What made me feel offended is the "quite obvious" argument. Those lines were buried in a very long page and did not appear in the body but in some greyed out comments. So it is not that obvious after all. I brought up this issue to help, not to troll. So if I overlooked something, you can just close the issue and point me where I should look into, especially when I had said that "there should be somewhere that mention it" in my original post, instead of throwing "It's quite obvious" at my face, making me feel I have done something wrong. Again, it is a design choice, an implementation detail, not a natural one, which may be obvious to those who already know it, but not to everyone. Still, I don't think "do nothing to cancel the navigation" is a good api design. I don't mean my opinion is the right one, but your attitude and the unbelievable addiction to closing issue made the possibility of further thinking and discussion disappear.

I was excited when vue 2.0 went into the rc cycle and started upgrading my 1.x project a couple of weeks ago. I am aware of the lack of documentation and have gathered knowledge little by little, from here and there. Now I am 100% finished, have made some tiny contributions to vue and vue-router, and only encountered this issue when doing some performance tuning. So optimistically I have categorized myself into "the early adopters", though apparently you and I have different understanding (again) of "the early adopters". My point is, since you cannot provide enough documentation in rc version, you should show more patience to those trying the new version. I don't see any good in limiting RC test among just a few core team members. BTW, I never said I am using 2.0 in production.

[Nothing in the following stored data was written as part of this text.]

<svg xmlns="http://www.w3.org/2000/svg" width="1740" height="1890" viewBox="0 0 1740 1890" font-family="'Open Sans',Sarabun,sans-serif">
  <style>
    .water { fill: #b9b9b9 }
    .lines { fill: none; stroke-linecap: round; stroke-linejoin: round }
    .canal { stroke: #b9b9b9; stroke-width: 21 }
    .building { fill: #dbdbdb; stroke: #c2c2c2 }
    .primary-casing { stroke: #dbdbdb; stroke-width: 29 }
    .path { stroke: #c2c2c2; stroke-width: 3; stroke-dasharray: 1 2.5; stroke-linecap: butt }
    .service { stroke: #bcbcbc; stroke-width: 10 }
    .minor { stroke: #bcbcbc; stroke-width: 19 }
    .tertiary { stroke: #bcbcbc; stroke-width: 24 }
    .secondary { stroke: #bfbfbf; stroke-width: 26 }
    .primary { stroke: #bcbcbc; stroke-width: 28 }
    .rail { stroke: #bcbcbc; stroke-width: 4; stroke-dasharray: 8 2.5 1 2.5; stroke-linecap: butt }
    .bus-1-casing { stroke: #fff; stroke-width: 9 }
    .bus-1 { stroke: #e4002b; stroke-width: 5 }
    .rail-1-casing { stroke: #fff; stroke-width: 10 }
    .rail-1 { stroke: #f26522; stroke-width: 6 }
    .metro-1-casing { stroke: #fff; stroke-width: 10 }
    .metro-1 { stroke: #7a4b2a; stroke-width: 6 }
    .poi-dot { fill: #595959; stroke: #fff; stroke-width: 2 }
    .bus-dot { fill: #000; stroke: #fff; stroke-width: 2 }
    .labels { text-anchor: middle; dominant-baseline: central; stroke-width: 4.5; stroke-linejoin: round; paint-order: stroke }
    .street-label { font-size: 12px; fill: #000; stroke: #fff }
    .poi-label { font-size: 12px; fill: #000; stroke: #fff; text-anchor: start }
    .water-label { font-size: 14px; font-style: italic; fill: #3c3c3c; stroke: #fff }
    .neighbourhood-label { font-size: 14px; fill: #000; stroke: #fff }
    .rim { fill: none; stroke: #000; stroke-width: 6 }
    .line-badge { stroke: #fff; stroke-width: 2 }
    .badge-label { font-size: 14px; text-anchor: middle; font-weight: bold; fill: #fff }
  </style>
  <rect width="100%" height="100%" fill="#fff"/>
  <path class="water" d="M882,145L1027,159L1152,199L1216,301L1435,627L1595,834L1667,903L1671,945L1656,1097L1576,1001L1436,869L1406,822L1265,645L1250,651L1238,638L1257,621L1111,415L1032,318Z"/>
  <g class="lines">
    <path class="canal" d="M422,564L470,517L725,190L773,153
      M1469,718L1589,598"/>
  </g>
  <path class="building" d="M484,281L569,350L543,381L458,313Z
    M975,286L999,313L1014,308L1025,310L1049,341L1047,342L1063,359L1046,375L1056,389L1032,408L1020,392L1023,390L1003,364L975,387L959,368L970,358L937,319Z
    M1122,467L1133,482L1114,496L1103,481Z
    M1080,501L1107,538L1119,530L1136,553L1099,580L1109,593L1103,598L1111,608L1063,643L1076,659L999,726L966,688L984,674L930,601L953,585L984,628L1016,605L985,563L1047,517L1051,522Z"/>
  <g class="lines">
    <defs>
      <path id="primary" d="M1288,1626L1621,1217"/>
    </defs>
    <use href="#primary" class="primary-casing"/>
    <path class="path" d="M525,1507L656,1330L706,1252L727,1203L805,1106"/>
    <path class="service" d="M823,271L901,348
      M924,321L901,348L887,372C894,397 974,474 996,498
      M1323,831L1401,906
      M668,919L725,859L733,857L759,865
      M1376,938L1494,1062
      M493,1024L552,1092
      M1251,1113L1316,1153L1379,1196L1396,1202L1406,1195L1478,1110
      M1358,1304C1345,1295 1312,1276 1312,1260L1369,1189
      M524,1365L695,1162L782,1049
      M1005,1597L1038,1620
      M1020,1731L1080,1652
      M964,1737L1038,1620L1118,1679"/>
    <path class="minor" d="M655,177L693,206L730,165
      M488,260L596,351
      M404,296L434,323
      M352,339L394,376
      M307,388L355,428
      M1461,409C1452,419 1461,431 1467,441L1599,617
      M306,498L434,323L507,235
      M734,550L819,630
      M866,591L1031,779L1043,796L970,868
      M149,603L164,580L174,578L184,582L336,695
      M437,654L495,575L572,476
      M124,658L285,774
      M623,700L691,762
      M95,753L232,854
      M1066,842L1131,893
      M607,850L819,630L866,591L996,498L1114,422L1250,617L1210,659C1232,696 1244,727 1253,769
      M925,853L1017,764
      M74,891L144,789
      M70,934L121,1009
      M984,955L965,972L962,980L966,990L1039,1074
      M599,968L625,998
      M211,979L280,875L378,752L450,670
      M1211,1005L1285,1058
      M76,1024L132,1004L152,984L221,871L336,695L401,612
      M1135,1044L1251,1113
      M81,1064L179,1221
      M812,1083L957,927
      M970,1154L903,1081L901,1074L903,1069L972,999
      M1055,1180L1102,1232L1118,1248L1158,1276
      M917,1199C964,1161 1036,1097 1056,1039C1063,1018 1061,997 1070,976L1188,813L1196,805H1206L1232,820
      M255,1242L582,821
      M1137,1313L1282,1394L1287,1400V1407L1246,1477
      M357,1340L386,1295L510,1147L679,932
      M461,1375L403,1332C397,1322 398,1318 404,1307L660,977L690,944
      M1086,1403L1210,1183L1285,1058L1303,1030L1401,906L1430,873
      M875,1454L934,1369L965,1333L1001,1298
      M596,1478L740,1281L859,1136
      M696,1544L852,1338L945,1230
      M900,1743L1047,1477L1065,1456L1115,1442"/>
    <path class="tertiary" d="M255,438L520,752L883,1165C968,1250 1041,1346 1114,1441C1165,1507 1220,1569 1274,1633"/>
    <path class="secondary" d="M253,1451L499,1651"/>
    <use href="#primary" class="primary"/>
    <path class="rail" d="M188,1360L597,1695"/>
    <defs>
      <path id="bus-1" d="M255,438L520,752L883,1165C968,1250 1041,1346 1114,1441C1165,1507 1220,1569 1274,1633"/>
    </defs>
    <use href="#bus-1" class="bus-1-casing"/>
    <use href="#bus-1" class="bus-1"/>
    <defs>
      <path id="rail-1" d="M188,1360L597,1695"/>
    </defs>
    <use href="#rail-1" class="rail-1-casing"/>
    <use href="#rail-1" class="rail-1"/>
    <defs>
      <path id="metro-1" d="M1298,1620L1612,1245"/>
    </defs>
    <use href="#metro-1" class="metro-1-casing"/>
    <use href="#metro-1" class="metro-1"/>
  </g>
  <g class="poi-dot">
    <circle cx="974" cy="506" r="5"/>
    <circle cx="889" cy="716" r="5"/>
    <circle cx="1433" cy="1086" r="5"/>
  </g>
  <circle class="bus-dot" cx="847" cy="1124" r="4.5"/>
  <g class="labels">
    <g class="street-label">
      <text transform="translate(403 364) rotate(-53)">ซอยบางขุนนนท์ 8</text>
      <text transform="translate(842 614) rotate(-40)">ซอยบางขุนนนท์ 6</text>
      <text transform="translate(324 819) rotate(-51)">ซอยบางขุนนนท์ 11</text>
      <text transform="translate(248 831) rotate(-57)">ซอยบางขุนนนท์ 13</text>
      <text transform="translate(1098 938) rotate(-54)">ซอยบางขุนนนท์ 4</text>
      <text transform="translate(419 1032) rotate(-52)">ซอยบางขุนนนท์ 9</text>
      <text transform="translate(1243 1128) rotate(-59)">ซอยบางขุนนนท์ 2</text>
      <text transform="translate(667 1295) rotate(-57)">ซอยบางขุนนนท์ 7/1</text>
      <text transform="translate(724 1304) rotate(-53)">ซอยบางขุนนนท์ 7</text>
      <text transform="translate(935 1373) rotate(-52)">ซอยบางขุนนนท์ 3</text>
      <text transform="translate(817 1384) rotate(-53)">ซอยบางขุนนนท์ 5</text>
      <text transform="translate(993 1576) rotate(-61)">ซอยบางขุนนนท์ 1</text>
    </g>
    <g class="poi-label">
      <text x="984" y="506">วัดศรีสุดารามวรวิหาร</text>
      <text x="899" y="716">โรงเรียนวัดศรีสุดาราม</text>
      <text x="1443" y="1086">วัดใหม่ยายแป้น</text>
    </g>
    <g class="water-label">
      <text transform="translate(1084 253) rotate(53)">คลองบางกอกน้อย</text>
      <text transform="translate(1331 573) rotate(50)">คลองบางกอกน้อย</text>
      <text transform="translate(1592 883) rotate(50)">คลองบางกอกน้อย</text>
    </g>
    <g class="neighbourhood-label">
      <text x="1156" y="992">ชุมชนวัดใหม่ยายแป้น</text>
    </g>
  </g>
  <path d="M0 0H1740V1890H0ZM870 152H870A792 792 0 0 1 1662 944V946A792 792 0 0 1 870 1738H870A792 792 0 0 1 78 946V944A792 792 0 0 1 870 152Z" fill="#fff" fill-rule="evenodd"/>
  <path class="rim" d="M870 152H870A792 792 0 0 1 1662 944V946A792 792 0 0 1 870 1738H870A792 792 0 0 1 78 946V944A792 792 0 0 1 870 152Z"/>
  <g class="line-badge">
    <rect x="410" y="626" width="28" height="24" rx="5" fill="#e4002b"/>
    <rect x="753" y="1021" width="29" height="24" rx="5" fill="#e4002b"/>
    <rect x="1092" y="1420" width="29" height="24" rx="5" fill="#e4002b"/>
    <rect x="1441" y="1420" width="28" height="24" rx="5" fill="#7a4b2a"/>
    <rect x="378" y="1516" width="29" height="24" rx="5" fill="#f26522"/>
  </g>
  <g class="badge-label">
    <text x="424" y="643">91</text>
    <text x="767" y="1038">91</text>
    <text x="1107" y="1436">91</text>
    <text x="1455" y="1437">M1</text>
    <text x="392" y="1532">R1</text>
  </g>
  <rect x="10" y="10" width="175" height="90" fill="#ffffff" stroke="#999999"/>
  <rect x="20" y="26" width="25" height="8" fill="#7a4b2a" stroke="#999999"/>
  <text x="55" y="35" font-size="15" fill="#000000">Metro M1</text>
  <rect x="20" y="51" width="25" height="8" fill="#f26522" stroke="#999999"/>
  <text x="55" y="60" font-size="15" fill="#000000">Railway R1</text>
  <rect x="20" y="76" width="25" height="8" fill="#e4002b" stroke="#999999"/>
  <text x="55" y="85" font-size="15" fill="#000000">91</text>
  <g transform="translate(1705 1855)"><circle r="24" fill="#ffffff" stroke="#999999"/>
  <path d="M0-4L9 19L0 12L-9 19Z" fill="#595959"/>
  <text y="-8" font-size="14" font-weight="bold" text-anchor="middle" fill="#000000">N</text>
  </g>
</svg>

Admitting that "I have done something wrong, or at least something not so alright" is the most difficult thing to do. So I suggest we turn this page over and focus on making vuejs ecosystem better together.

LinusBorg commented 7 years ago

What made me feel offended is the "quite obvious" argument. Those lines were buried in a very long page and did not appear in the body but in some greyed out comments. So it is not that obvious after all.

That was indeed uncalled for. It may be obvious to us, familiar with the library, and maybe obvious to "top coders" (amongst which I definitely do not see myself...), but not nessessarily obvious to the normal user, early adopter or not.

My point is, since you cannot provide enough documentation in rc version, you should show more patience to those trying the new version.

Agreed. We will.

Admitting that "I have done something wrong, or at least something not so alright" is the most difficult thing to do. So I suggest we turn this page over and focus on making vuejs ecosystem better together.

It is, thank you for accepting.

yyx990803 commented 7 years ago

@Centaur as a side note, it is as important for users like you to be understanding and less confrontational when you receive an answer that you don't like. We should all be nice to each other, not just us to you.